[Page-level text extractions]
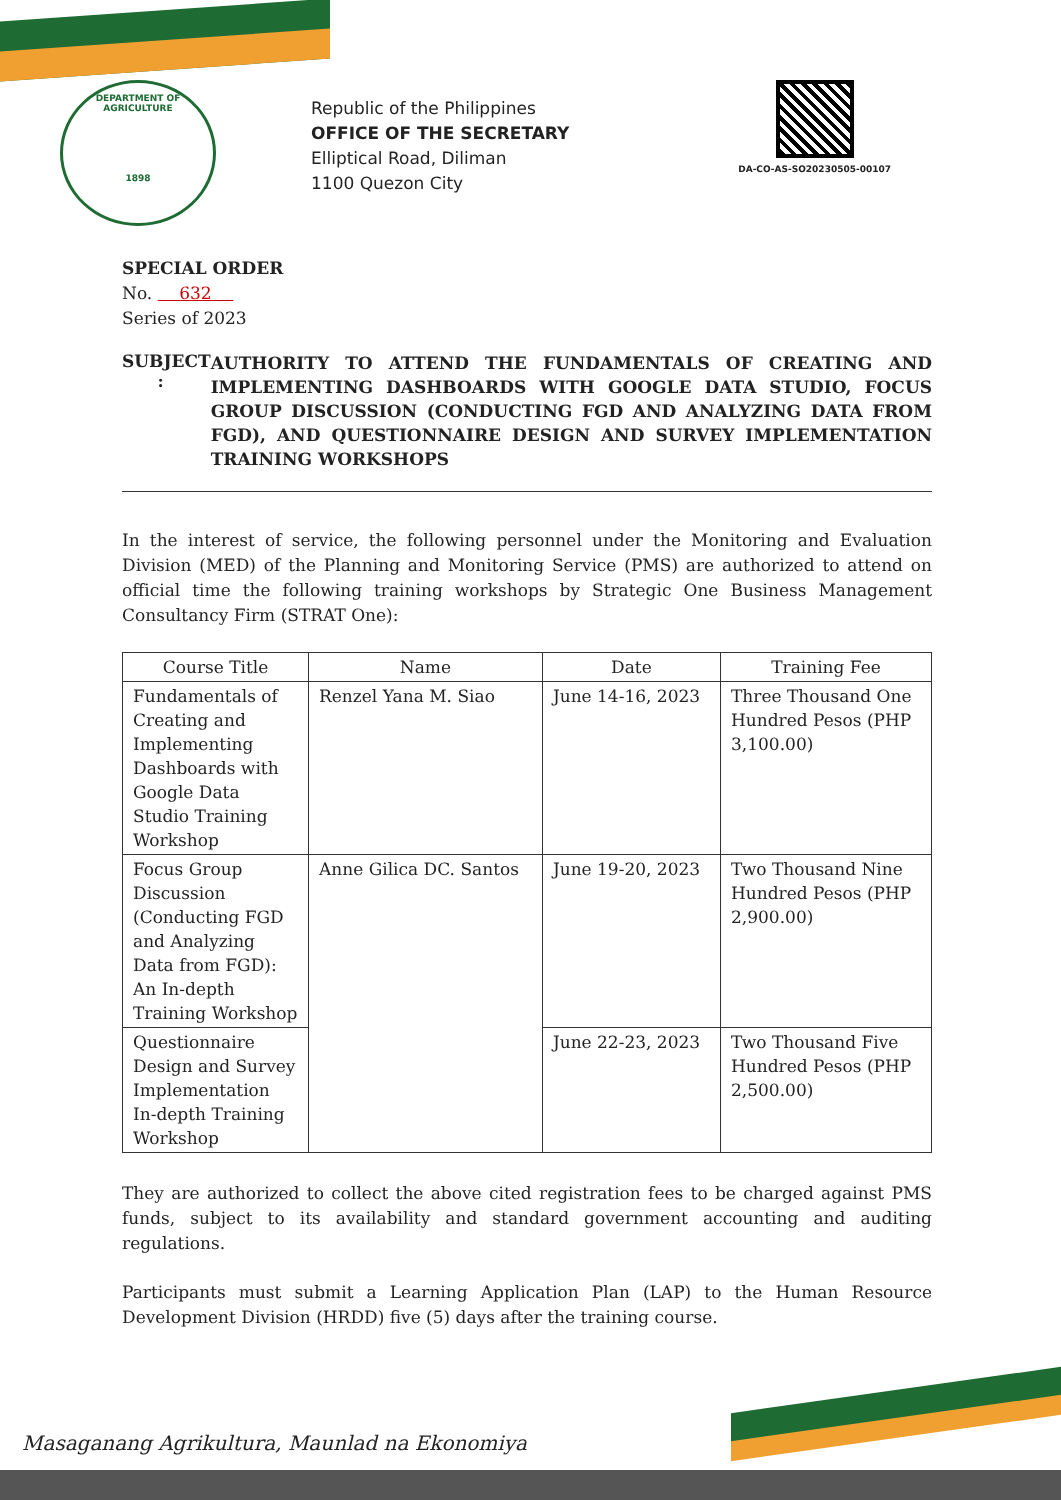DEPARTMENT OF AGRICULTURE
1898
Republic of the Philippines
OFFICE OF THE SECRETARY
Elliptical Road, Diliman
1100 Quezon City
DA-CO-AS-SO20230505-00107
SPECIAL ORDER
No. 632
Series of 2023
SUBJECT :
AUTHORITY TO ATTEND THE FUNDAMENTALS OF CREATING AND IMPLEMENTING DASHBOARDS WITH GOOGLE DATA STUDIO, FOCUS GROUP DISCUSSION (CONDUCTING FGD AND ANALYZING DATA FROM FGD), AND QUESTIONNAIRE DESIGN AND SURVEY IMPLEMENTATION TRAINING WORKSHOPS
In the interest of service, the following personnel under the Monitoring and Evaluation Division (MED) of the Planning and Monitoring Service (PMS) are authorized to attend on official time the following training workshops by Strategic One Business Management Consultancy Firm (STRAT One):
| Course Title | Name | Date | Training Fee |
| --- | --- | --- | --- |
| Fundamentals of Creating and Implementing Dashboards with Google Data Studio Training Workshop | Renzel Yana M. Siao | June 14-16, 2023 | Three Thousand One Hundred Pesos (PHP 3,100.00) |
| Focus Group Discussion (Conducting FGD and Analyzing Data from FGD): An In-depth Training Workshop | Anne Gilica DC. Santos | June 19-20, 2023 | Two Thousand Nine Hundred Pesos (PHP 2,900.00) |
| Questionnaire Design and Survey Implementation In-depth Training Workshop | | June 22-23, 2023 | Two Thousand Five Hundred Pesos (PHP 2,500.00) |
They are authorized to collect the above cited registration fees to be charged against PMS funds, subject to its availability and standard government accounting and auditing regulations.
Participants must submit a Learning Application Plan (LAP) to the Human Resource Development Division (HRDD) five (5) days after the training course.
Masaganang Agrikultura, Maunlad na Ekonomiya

▶ YOUR GOAL: Give back an exact repeat of the lines from the top of the data through the line that holds "(PHP 3,100.00) |", both included, and omit pictures.

▶ YOUR SOLUTION:
DEPARTMENT OF AGRICULTURE
1898
Republic of the Philippines
OFFICE OF THE SECRETARY
Elliptical Road, Diliman
1100 Quezon City
DA-CO-AS-SO20230505-00107
SPECIAL ORDER
No. 632
Series of 2023
SUBJECT :
AUTHORITY TO ATTEND THE FUNDAMENTALS OF CREATING AND IMPLEMENTING DASHBOARDS WITH GOOGLE DATA STUDIO, FOCUS GROUP DISCUSSION (CONDUCTING FGD AND ANALYZING DATA FROM FGD), AND QUESTIONNAIRE DESIGN AND SURVEY IMPLEMENTATION TRAINING WORKSHOPS
In the interest of service, the following personnel under the Monitoring and Evaluation Division (MED) of the Planning and Monitoring Service (PMS) are authorized to attend on official time the following training workshops by Strategic One Business Management Consultancy Firm (STRAT One):
| Course Title | Name | Date | Training Fee |
| --- | --- | --- | --- |
| Fundamentals of Creating and Implementing Dashboards with Google Data Studio Training Workshop | Renzel Yana M. Siao | June 14-16, 2023 | Three Thousand One Hundred Pesos (PHP 3,100.00) |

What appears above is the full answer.